Cells were seeded into six-well plates at 10 000 cells per well and treated with MMC or CDDP 24 h later. After incubation for 5 days, media were aspirated, and wells were rinsed once with PBS. Cells were then fixed in 10% methanol/10% acetic acid for 5 min at room temperature on a rocker. Fixing solution was aspirated and crystal violet solution (1% in methanol) was then added to cells and rocked for 5 min at room temperature. Plates were then rinsed in tap water to remove excess crystal violet and allowed to dry. Extraction of crystal violet dye was performed using extraction solution (methanol/SDS) and allowing plates to rock for 2 h. Absorbance was then measured at 595 nm. For colony survival assays in HeLa cells, cells were transfected as above, then replated in six-well plates at 500 cells per well 48 h after transfection. Twenty-four hours after plating, cells were treated with increasing concentrations of MMC for 1 h, rinsed with PBS and then fresh media were added and cells were incubated for 10 days. Colonies were fixed in 10% methanol/10% acetic acid, stained with crystal violet and counted. Clonal survival assays on CHO cell lines were performed as previously described (74).
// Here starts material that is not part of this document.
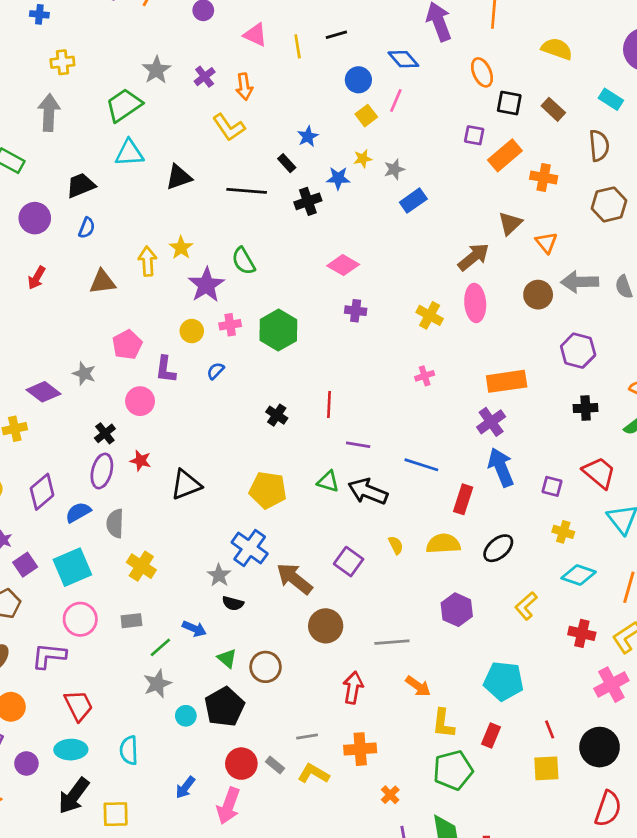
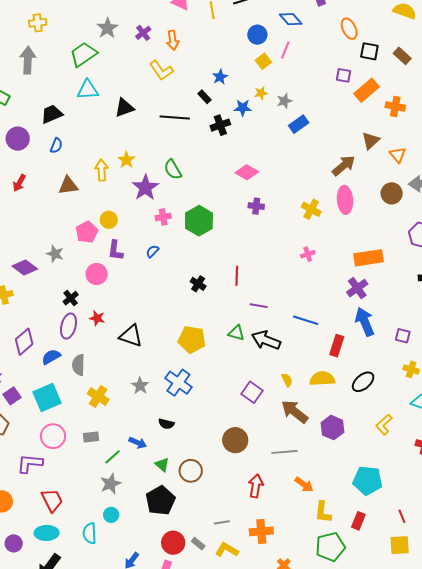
yellow circle: (192, 331) -> (109, 220), moved
black triangle: (186, 485) -> (131, 336), turned 40
gray star: (219, 575) -> (140, 386), moved
brown arrow: (294, 579) -> (295, 412), moved
cyan circle: (186, 716) -> (111, 515), moved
Chromosome breakage analysis

Cells were treated with MMC for 24 h and 1 µm colcemid for 2–6 h and collected by trypsinization. Pellets were washed once in PBS, then swollen in hypotonic buffer (40 mm KCl, 25 mm sodium citrate) for 20 min at 37°C. Cells were pelleted and hypotonic solution was aspirated, followed by fixation in acetic acid:methanol (1:3) for 10 min at room temperature. Cells were then dropped onto slides and left to dry, stained with Giemsa stain and analyzed on a Nikon TE2000-E Eclipse inverted microscope. A minimum of 25 metaphase spreads of each cell type were analyzed for radial formation.

Drosophila mutagenesis

Fanconi RNAi lines and lats^X1 flies have been previously described (34,36). Spel1 mutant lines were a gift from Carlos Flores (35). Pnr-Gal4 lines were obtained from the Bloomington Stock Center (75). Flies were crossed in vials containing 15 ml of standard Drosophila cornmeal-molasses media (www.flystocks.bio.indiana.edu/Fly_Work/media-recipes/media-recipes.htm). Following 48 h of egg laying, parental flies were removed. DEB (Sigma) was then diluted in 250 µl of ddH₂O and added to vials containing progeny to obtain the final concentration indicated.

Statistical analysis

The frequencies are expressed as proportions of flies exhibiting mutations, and standard errors of these proportions are based on the binomial distribution. Significance for 2 × 2 tables were assessed using the χ² test. Values were considered not significant if P > 0.05.

MMR assays

Cells plated in six-well plates were transfected with pCAR-OF and pCAR-IF constructs using Lipofectamine 2000, OPTI-MEM and manufacturer's protocol (Invitrogen). After incubation for 48 h, cells were collected and β-gal expression was measured using the Beta-Glo Assay System Kit (Promega, Madison, WI, USA) and a Lumat LB 9507 luminometer.